In the elementary school laser tag game, I cried for the whole match like a baby and had to endure teasing for the rest of the day. In the high school paintball match, I managed to bite back the panic as the first match came to a close. I lied to my friends and said, "Yeah, this rocks." It wasn't until my second match that I could finally say that sentence and mean it. The shock wore off. The fog in my head cleared. I could see the playing field for what it was: just a game, just flags and children and conveniently placed wooden bunkers. Not a real war. I could do this.

I think I have an overactive imagination. Or perhaps just an acute awareness of my own mortality. When it's not sending me into a panic spiral, I think that imagination lets me enjoy games more -- whether it's Tomb Raider or paintball or just a game of freeze tag. Over the course of my lifetime, I've gone from panicking and crying over laser tag to begging my friends to go with me again and again. Sometimes I call my proclivities being "too competitive"; sometimes I say "I just like role-playing." Or I chalk it up to anxiety, or depression, or "being a theater kid." But it's more than that, and I know that. When I play a game, the game is real. My heart rate rises. It's win or die. Sometimes that's a liability for me. Sometimes it means I love the game more than anyone else. Sometimes it's all of that whirled together.

I don't think I want or need games to be "more realistic" per se; I want games to feel more real. I want the stakes to feel high; I want tightly-paced sequences to seem almost accidental and natural, somehow. I've got that imagination of mine to fill in most of the gaps, but I do need some help from the game to keep my brain's juices flowing. I don't want the game to trip over itself to tell me a story or to slug me over the head with a new upgrade; I want to trip over these elements myself, somehow. Like real life! If real life were any good.

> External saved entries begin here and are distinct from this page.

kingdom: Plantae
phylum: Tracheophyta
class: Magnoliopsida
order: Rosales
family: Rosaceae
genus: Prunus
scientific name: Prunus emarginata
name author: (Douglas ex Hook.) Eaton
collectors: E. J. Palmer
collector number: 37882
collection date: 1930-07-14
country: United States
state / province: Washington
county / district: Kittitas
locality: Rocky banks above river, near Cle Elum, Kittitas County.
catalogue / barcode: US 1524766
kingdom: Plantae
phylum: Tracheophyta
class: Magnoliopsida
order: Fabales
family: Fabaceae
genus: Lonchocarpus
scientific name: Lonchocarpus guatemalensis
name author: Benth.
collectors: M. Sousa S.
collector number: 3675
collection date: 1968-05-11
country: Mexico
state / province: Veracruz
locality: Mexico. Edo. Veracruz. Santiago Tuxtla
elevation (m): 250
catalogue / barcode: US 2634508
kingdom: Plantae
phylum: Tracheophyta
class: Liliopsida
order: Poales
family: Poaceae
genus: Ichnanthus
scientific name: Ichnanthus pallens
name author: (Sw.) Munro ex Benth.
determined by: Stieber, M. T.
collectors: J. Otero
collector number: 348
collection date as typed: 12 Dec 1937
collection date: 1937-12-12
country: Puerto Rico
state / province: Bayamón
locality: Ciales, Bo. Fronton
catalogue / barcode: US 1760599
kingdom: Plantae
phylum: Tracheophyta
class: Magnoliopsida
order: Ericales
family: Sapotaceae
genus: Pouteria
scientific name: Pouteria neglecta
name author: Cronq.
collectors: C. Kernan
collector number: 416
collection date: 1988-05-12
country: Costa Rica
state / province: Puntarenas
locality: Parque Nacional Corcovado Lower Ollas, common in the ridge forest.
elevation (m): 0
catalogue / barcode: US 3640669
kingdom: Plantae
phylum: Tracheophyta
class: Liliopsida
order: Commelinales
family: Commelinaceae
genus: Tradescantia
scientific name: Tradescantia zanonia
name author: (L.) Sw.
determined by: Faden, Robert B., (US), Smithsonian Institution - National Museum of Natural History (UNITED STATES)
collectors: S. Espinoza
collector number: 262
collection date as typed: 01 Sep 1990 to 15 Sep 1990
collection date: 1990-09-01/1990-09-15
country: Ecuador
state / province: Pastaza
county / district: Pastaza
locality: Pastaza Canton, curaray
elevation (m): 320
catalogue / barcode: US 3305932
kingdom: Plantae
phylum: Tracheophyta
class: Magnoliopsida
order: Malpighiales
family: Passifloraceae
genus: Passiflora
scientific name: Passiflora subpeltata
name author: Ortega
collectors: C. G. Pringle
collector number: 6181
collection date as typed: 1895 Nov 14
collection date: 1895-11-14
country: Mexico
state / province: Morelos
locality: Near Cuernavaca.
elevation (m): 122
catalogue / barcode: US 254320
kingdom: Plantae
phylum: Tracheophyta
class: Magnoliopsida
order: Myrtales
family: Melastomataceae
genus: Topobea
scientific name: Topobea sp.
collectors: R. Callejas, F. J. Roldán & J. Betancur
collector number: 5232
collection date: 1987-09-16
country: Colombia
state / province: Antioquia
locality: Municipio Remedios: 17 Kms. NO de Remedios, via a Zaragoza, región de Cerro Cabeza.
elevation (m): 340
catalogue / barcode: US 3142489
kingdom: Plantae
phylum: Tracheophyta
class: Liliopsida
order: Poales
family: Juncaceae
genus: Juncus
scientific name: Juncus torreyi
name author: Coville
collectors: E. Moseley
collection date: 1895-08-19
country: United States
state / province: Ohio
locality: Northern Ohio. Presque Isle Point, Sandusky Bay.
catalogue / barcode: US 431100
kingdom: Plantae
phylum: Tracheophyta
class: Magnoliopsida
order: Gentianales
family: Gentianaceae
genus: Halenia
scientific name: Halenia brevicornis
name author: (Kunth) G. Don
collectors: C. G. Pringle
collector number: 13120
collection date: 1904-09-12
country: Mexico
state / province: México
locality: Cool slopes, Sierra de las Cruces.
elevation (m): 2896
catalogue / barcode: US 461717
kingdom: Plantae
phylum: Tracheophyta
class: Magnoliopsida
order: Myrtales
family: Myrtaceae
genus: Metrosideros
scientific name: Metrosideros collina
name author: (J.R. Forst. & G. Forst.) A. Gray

The games I've played lately that have been lauded for being artistic and ground-breaking and mind-bending have all been games that made me play as a Guilty Murderer, in some fashion or other. Each of the games to which I refer -- Hotline Miami, Spec Ops, Tomb Raider, Bioshock: Infinite, add your own to the list -- puts a gun in my hand and makes killing into my only option. I must kill or be killed, everywhere I go. Yet, gruesome death scenes, bodies, blood, and reminders of mortality lurk in every corner of these games.

Meanwhile, games that don't make me feel guilty -- Gears, CoD, CS, and so on -- do not get lauded for being "high art," of course. They are fun and forgettable. If they wanted to be high art, they'd need to sit me down and tell me to feel bad about myself for all this killing I've been doing.

But, but, if this were real life, I wouldn't be doing any of this killing anyway! It's all just a game! Yes, it's a game that I'm emotionally invested in, yes, I am choosing to play it, yes, I am behaving like a psychopath in it, but ... this isn't really me, you know. This isn't really anyone. No one would do this. No one is Lara Croft. No one is Booker DeWitt or Nathan Drake or Marcus Fenix. No one ever could be. We all just like pretending. And apparently when humans play pretend, we like to pretend to be a demi-god for whom death and time are meaningless. Can you really blame us?

I keep thinking back to Lara Croft's tears in Tomb Raider, to Elizabeth's horror at seeing Booker kill someone for the first time in Bioshock: Infinite. And then I imagine a grizzled old soldier sitting on my couch next to me, reminding me that I don't know what it's like to really kill someone. The two concepts don't fit together in my brain. I feel guilty for the virtual murders I've done, and then I feel guilty for feeling guilty about my virtual murders because, yikes, real murders are happening out there every day, why would anyone care about my inconsequential virtual ones?

Death waits for us all. Shit. Play more video games. Pass the time. Don't think about it too hard.